Table 4 also demonstrates the remarkable competitiveness of the NCD Spectral Clustering method, despite its low complexity. On average, it trails behind PBN by only 1.0% in ACC and manages to outperform PBN twice over 7 datasets.

Table 4: Test ACC of the NCD methods averaged over 10 runs.

To investigate the reasons behind the subpar performance of TabularNCD, we look at the correlation between the ARI on the hidden classes and the final ARI of the model on the novel classes. A strong correlation would imply that if a combination of hyperparameters performed well on the hidden classes, it would also perform well on the novel classes. To examine this, we plot the average ARI on the hidden classes against the ARI on the novel classes. Figure 5 is an example of such a plot. It shows that, in the case of the Letter Recognition dataset, PBN has a much stronger correlation than TabularNCD. We attribute this difference to the large number of hyperparameters of TabularNCD (7, against 4 for PBN), which causes the method to overfit on the hidden classes, resulting in a lack of effective transfer of hyperparameters to the novel classes.

Fig. 5: Comparison between the ARI on the hidden and novel classes. Each point is a different hyperparameter combination.

7.2.2 Results when the number of novel classes is estimated

As expressed in Section 5, we leverage the representation learned by PBN during the k-fold CV to estimate the number of clusters. The result is a method that never relies on any kind of knowledge from the novel classes. This approach is also applicable to the baseline and the spectral embedding of SC, but not to TabularNCD as it requires a number of clusters to be defined during the training of its representation. For a fair comparison, TabularNCD is trained here with a number of clusters that was estimated beforehand with a CVI.

Fig. 6: Comparison of the CVIs in the latent space of PBN using the Nemenyi test with a 95% confidence interval.

Nevertheless, we find that the Silhouette coefficient performed the best in the latent space of PBN, closely followed by the Calinski-Harabasz index. The elbow method is ranked last, which could be explained by the difficulty in defining an elbow [2].

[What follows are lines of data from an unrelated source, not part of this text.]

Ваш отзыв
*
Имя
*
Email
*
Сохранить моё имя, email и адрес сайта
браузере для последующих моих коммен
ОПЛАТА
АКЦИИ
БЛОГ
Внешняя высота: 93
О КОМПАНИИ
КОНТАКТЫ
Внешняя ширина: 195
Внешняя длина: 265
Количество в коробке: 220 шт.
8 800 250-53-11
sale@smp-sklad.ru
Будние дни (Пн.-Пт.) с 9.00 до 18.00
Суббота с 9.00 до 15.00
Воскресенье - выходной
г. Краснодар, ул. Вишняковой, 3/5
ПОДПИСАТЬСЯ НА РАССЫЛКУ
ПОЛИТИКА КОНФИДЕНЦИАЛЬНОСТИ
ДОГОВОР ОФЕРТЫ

As emphasised earlier, Table 5 reports the results of the different NCD algorithms in the most realistic scenario possible, where both the labels and the number of novel classes are not known in advance. This is the setting where PBN exhibits the greatest improvement in performance compared to the other competitors, achieving an ACC that is 17.6%, 18.8% and 16.3% higher than the baseline, NCD SC, and TabularNCD, respectively.

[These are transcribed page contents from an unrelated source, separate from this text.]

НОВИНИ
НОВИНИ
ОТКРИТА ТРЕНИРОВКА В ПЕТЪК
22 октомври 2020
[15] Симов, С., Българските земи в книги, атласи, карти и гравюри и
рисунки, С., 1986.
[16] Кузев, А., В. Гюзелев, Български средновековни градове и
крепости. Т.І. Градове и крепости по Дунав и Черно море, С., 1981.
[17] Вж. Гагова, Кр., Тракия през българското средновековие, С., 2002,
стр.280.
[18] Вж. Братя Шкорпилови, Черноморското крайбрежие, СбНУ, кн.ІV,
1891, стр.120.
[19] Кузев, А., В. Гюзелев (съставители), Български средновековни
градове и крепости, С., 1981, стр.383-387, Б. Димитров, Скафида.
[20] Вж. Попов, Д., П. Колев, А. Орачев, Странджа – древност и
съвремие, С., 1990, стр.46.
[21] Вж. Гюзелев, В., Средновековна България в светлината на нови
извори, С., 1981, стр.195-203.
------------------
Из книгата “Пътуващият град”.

However, the ACC of PBN remains an impressive 71.0%, demonstrating that this simple method, comprising of only two loss terms, is the most appropriate for tackling the NCD problem in a realistic scenario. In contrast to the baseline and NCD SC methods, its reconstruction term enables it find a latent space where the unlabeled data are correctly represented. And unlike TabularNCD, it has a low number of hyperparameters which decreases the probability of overfitting on the hidden classes during the k-fold CV procedure.

This paper is available on arxiv under CC 4.0 license.

[2] There are no widely accepted approaches, as the concept of an “elbow” is subjective. In this study, we employed the kneedle algorithm [40] through the kneed Python Library [41].